_Istruzioni dell'esercizio_
- A) Trascriva dal testo sulla Saga delle sirene il passo che va da "Seppur Yuta e" fino a "ai giorni nostri." compreso.
- B) Scriva il seguito del testo sulla Saga delle sirene, riprendendo subito dopo la sua ultima frase.

_Brano fornito_
# # # #
Se le tematiche horror erano state affrontate nelle varie oneshot (Oltre le fiamme, Due occhi nel buio, Il sonno della memoria, Il bersaglio che ride)che comporranno in seguito il primo dei tre volumi Rumic World, con la cosiddetta Saga delle sirene la mangaka dà vita ad un progetto più unitario e complesso che viene serializzato sporadicamente per una decina d’anni per poi chiudersi senza una vera conclusione.

Si dice che la carne di sirena porti longevità e immortalità a chiunque la mangi ma al contempo può essere un potente veleno che uccide immediatamente chi lo ingerisce, o nel peggiore dei casi, lo tramuta in un mostro. Yuta e Mana sono due immortali che per una serie di circostanze si ritrovano a viaggiare insieme alla ricerca di ciò che è causa della loro sofferenza ma che allo stesso tempo può essere cura del loro male: una sirena. Non si sa come e perché essa possa aiutarli ma l’unica cosa da fare è cercarla, per arrivare a capo della verità e mettere fine ad una vita che dura da fin troppo tempo. L’unico modo per uccidere un immortale è tagliargli la testa, per cui Yuta, che vive da più di 500 anni, avrebbe potuto porre fine così al suo dolore, ma come lui stesso afferma, vuole vivere come una persona normale e morire una volta trascorso il tempo che gli spetta come essere umano.

Seppur Yuta e Mana siano i protagonisti di questa serie in tre volumi (Il bosco della sirena, Il segno della sirena e La maschera della sirena), gli episodi autoconclusivi o comunque divisi in piccole saghe, ci permettono di conoscere una grande quantità di personaggi, ambientazioni ed epoche. Alcuni episodi si svolgono nell’antico Giappone, quando Yuta era ancora un ragazzo normale, altri si spostano ai tempi della modernizzazione e altri ancora presentano il paese ai giorni nostri.
# # # #
_I dati_

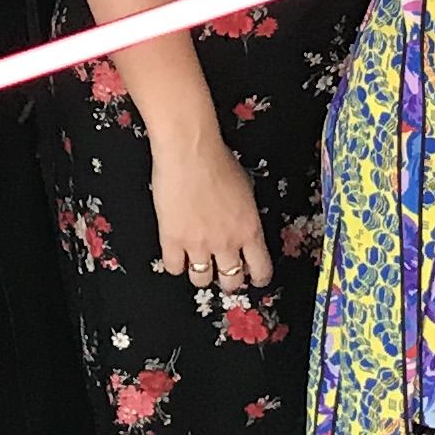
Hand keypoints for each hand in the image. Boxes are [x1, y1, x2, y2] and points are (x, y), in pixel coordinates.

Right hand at [149, 132, 274, 298]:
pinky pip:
# # # #
_Risultati dell'esercizio_
- A)
Seppur Yuta e Mana siano i protagonisti di questa serie in tre volumi (Il bosco della sirena, Il segno della sirena e La maschera della sirena), gli episodi autoconclusivi o comunque divisi in piccole saghe, ci permettono di conoscere una grande quantità di personaggi, ambientazioni ed epoche. Alcuni episodi si svolgono nell’antico Giappone, quando Yuta era ancora un ragazzo normale, altri si spostano ai tempi della modernizzazione e altri ancora presentano il paese ai giorni nostri.

- B)
I personaggi di questa serie, seppur diversissimi tra loro, sono uniti da alcuni elementi legati non semplicemente dalla presenza delle sirene o dalla mera questione dell’immortalità, poiché ciò che li accomuna nel profondo sono i sentimenti negativi, la brama, il desiderio, l’egoismo e spesso anche l’amore, nella sua forma più contorta o malata.
Insomma, se la componente soprannaturale è fortemente presente, come è solita fare, la Takahashi mostra una faccia dell’essere umano che trascende l’elemento soprannaturale e pone i personaggi di fronte a scelte morali dettate spesso dall’egoismo e dall’istinto di sopravvivenza, il quale si palesa in modo forte e crudele, anche a discapito delle persone care.

I disegni della Takahashi sono squisitamente in armonia con quello che era il suo stile ai tempi, laddove i primi capitoli hanno un tratto più spigoloso che si ammorbidisce lievemente nelle storie più recenti, e la cura per le ambientazioni non viene mai meno. Le linee con cui la mangaka disegna i personaggi sono sempre molto spesse e incisive e il tratto è sempre bello ma privo di orpelli, facendosi più ricercato quando l’ambientazione temporale lo richiede.
Il manga venne editato nell’ormai lontano 1997 da Star Comics, che propose 3 bei corposi volumi comprensivi di pagine a colori.

[/b]La saga delle sirene[/b] è considerata una delle opere più belle della sensei, sia per i temi trattati, che per l’atmosfera cupa e sofferente che aleggia in ogni capitolo, sia per l’ottima caratterizzazione di tutti i personaggi, difatti, anche se ad eccezione di Yuta e Mana essi appaiano solo per qualche capitolo, riescono ad esprimere perfettamente i loro sentimenti e scopi, rendendosi distinguibili gli uni dagli altri inquadrandosi ottimamente nel loro contesto narrativo.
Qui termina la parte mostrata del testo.